Note: Shikey Gotthoffer, Dutch Newman, Petey Rosenberg, and Ossie Schectman would not compete in the 1943 ABL Championship Series.

==ABL Standings==

| Pos. | League Standings | Wins | Losses | Win % |
|---|---|---|---|---|
| 1 | Trenton Tigers | 11 | 2 | .846 |
| 2 | Philadelphia SPHAs | 9 | 6 | .600 |
| 3 | Camden Indians / Brooklyn Indians^{[a]} | 3 | 5 | .375 |
| 4 | Harrisburg Senators | 4 | 8 | .333 |
| 5 | New York Jewels | 1 | 7 | .125 |

==ABL Schedule==
This season would mark the third time in four straight seasons within the revived version of the ABL's history that the ABL would have a regular, full regular season instead of two half seasons merged together into one whole season of play.
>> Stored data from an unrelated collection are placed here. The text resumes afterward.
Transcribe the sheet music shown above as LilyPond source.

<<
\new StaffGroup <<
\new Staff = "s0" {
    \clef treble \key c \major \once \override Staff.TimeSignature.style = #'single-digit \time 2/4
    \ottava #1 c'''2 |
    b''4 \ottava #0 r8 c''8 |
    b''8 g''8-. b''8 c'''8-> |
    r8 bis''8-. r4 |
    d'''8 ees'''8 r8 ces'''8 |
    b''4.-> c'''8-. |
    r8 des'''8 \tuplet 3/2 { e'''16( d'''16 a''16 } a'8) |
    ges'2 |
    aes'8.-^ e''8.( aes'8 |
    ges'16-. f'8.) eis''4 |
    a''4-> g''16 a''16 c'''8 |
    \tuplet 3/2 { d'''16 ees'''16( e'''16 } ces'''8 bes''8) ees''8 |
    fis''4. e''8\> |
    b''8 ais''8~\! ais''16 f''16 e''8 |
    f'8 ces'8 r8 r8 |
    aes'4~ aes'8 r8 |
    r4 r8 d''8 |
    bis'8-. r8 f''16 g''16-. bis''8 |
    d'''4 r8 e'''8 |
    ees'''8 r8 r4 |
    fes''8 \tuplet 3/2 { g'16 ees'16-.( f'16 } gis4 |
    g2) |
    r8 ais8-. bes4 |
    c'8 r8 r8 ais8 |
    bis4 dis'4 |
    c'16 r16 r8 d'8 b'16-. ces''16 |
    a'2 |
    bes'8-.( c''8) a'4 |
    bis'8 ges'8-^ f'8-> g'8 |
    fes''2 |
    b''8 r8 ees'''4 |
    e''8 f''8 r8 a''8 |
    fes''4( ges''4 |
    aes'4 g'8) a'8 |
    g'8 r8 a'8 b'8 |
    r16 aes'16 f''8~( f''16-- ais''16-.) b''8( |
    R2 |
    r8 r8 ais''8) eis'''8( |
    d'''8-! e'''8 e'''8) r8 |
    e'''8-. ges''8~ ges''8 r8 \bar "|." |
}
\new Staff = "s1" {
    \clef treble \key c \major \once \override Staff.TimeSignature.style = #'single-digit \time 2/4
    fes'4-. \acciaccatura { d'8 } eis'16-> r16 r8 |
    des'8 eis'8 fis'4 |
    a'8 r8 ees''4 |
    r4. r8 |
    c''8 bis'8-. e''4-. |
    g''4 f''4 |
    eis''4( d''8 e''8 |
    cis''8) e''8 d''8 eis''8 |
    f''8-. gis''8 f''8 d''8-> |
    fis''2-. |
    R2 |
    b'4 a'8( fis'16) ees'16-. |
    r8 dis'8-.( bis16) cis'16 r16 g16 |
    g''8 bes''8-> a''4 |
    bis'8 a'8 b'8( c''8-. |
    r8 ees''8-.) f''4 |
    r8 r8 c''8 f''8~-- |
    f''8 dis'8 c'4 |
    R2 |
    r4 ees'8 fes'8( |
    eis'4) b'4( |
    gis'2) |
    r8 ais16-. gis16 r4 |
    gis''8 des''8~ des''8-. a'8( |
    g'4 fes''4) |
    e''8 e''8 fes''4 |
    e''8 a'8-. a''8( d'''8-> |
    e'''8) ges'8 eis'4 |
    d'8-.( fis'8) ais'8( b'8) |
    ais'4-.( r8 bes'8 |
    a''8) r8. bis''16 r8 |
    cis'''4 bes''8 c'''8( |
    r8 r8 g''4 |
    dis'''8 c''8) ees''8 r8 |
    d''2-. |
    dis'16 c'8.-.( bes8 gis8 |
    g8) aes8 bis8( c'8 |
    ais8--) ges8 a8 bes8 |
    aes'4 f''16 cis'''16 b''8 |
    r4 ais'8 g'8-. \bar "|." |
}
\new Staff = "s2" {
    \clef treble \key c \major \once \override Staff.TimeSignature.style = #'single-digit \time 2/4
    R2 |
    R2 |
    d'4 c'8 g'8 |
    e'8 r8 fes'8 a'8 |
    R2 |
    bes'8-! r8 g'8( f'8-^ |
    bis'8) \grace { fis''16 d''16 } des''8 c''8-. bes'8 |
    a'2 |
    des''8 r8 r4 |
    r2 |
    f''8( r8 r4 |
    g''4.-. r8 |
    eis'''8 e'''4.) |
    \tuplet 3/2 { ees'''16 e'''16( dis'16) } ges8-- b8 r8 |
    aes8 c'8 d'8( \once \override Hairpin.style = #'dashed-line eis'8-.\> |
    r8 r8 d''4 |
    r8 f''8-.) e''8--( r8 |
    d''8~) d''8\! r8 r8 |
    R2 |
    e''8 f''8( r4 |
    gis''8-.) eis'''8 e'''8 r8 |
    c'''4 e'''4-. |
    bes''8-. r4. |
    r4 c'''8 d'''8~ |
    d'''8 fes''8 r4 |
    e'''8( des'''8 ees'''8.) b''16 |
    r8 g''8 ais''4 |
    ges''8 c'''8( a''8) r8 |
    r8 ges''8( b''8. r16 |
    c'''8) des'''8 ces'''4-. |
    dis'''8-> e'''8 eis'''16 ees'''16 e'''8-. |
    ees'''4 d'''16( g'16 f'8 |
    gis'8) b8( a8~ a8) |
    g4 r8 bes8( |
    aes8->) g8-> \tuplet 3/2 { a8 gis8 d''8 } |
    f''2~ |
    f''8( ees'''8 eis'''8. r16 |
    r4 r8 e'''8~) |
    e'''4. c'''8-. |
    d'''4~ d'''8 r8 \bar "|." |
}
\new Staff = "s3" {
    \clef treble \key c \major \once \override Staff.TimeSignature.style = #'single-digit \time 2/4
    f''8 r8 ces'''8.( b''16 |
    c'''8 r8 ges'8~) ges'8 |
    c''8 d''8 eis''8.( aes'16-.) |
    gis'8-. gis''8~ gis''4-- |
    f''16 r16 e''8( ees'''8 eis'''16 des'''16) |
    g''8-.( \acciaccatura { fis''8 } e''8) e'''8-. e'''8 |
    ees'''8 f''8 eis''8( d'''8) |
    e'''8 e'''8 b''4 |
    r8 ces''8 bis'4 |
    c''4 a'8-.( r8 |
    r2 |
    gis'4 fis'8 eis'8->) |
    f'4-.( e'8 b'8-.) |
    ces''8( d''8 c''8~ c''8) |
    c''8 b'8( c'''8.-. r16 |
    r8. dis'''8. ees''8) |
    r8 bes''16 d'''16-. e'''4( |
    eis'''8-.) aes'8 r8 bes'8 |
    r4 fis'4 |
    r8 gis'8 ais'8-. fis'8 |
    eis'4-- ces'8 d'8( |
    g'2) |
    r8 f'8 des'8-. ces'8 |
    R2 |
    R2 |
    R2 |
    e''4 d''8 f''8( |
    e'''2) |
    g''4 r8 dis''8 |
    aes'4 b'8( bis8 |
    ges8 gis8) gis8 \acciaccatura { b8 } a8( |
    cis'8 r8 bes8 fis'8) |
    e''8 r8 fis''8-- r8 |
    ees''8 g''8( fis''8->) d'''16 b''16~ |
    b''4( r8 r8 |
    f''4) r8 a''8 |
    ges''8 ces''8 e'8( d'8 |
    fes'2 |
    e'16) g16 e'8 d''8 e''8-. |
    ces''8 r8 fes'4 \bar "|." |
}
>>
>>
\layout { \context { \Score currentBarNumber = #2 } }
However, due to the number of teams competing in the league this season, the ABL decided to have its playoff format for this season only utilize the two best teams competing against each other in a best-of-seven championship series instead of a regular playoff format involving a semifinal round and a championship round similar to what the rivaling National Basketball League would be doing this season or even utilizing a round-robin tournament like they ABL had done in a previous season of theirs.
===ABL Regular Season===

| # | Date | Opponent | Score | Record |
| 1 | December 19 | Harrisburg Senators | 40–36 | 1–0 |
| 2 | December 25 | @ Trenton Tigers | 34–40 | 1–1 |
| 3 | December 26 | New York Jewels | 50–45 | 2–1 |
| 4 | January 1 | @ Harrisburg Senators | 36–44 | 2–2 |
| 5 | January 2 | Camden Indians^{[a]} | 35–48 | 2–3 |
| 6 | January 9 | Trenton Tigers | 40–37 | 3–3 |
| 7 | January 22 | @ New York Jewels | 38–37 | 4–3 |
| 8 | January 23 | New York Jewels | 42–29 | 5–3 |
| 9 | January 30 | Harrisburg Senators | 32–33 | 5–4 |
| 10 | February 4 | @ Harrisburg Senators | 45–38 | 6–4 |
| 11 | February 6 | Brooklyn Indians^{[a]} | 43–39 | 7–4 |
| 12 | February 13 | Trenton Tigers | 34–50 | 7–5 |
| 13 | February 20 | New York Jewels | 32–37 | 7–6 |
| 14 | February 21 | @ Trenton Tigers | 36–25 | 8–6 |
| 15 | February 27 | Brooklyn Indians^{[a]} | 43–34 | 9–6 |

===ABL Championship Series===

| Game | Date | Opponent | Score | Record |
| Game 1 | March 6 | Trenton Tigers | 27–36 | 0–1 |
| Game 2 | March 7 | @ Trenton Tigers | 42–35 | 1–1 |
| Game 3 | March 13 | Trenton Tigers | 30–37 | 1–2 |
| Game 4 | March 14 | @ Trenton Tigers | 42–39 | 2–2 |
| Game 5 | March 27 | Trenton Tigers | 38–48 | 2–3 |
| Game 6 | March 28 | @ Trenton Tigers | 34–33 | 3–3 |
| Game 7 | April 3 | Trenton Tigers | 44–42 | 4–3 |

The delay in-between Games 4 and 5 in this championship series between the Philadelphia Sphas and the Trenton Tigers involved team owners Eddie Gottlieb and Girard Naples agreeing to delay the series for almost two weeks due to both teams needing to rest up several of their key players that were affected by injuries at the time.

==Notes==
The Camden Indians moved from Camden, New Jersey to nearby Brooklyn, New York on January 18, 1943.